Now a friend has asked me to write on my experiences at Eucharistic Adoration. These experiences are very personal to me and are ones that are not easily shared.

When I go to Adoration, I always try to go, when no one will be in the chapel or the church with me. I almost always have to be alone, because I am a little selfish and protective of my time with God. Also, I don't always just kneel quietly. At times, I have walked or stalked around the church or chapel gesticulating feverishly and being fairly irate with God. At other times, I have laid on the floor balling or sobbing begging God to make things better or to help me understand. Sometimes, I lie face down on the floor before Christ in acknowledgement of my total dependence on Him and of my full assent to it. Quite a few times of many sleepless nights, I have fallen asleep during my hour and have slept more peacefully than at any other time in my life to awake with a peace and a joy I have never known. So, I am probably not the best person to give advice or to be an example of how someone should behave, while at Eucharistic Adoration. Many people read. St. Thomas Aquinas wrote in front of the Blessed Sacrament. Others pray. Some kneel the whole time. Others don't. On balance, it's probably best to be restrained. After all, Elijah heard God in the still small voice (1 Kings 19:11-13).

As suggested above, I have gone into Adoration in quite a state more than a few times. No matter how much anger or pain or sorrow I brought with me, I left with a peace and a joy I don't find anywhere else, springing from an absolute certainty of Christ's existence and of His love for me. As my trust in God has grown, the peace, joy, and certainty have grown and persist and these help me to live as I ought. Christ is really there. There is nothing else to say about it. His Presence cannot be argued and with Him is His Mother and all of the saints. It is the most incredible experience of understanding and acceptance and all that is left to me is to fall ever more deeply in love with Him. Everything else I was holding onto at the beginning of the hour becomes nothing. It just all goes away and He fills my heart with Himself. I don't know.

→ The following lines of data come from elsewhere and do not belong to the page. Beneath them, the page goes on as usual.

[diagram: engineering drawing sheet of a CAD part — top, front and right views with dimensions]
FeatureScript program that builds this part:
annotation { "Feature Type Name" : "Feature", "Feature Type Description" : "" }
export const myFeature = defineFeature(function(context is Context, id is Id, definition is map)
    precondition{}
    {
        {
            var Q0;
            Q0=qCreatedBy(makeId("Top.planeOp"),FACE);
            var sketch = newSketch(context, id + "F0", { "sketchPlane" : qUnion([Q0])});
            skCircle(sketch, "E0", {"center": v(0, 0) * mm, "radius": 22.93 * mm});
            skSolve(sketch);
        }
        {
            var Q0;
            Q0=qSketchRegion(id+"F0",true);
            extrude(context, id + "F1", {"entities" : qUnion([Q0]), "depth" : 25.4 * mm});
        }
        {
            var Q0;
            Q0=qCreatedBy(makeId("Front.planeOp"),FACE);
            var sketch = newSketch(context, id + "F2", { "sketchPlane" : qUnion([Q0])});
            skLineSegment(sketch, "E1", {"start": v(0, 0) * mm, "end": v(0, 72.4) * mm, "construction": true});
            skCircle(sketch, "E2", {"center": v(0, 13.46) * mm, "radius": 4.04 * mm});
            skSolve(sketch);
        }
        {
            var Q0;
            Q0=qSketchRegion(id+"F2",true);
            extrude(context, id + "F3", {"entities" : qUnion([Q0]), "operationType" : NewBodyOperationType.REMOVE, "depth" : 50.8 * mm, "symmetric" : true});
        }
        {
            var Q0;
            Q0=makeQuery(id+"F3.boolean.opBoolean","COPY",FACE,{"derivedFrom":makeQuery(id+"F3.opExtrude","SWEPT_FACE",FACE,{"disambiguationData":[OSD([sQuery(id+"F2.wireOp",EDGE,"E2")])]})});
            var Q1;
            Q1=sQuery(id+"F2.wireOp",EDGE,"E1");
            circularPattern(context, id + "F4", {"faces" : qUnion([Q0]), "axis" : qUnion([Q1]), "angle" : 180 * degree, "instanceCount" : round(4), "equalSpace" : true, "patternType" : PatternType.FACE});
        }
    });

It's beautiful, more beautiful than anything else, and He draws me in with His beauty. At the same time, I do not feel worthy of it, because such beauty only sets out my own ugliness in the starkest of contrasts. I need to keep in mind that Jesus is my brother and loves me all the more for the courage and love I show in coming before Him with all of my ugliness, because Jesus doesn't see my ugliness. He sees the beauty I have as a child of God made in His image and likeness. Knowing what Jesus loves in me compels me to more and more be that in me which He loves. Eventually, I will stop making excuses, let go of the attachment to sin that is holding me back, and make more frequent visits to Jesus in the Blessed Sacrament.

It's fair to say that those who believe in the True Presence of Christ in the Eucharist are a tiny, tiny minority. Those who believe in the True Presence are viewed as fanatics, fools, idiots, immature, unsophisticated. Well, I do believe in the True Presence of Jesus Christ in the Eucharist, because my experiences will allow me to believe nothing else. Nowhere else have I had the experiences I have had before my Lord and God. If you do not believe or are skeptical, my suggestion or challenge is to spend one full hour before the Blessed Sacrament. Take all of your doubts and skepticism with you. Pack up all of your fears, anger, bitterness, disappointments and bring them. Sit down and take the first thirty minutes to tell Jesus about all of it. Then stop and sit very, very quietly for the next thirty minutes and listen. Just listen. No more thinking. No more talking. Just listen. If you accept this challenge, would you please leave me a message letting me know what you experienced. I appreciate it.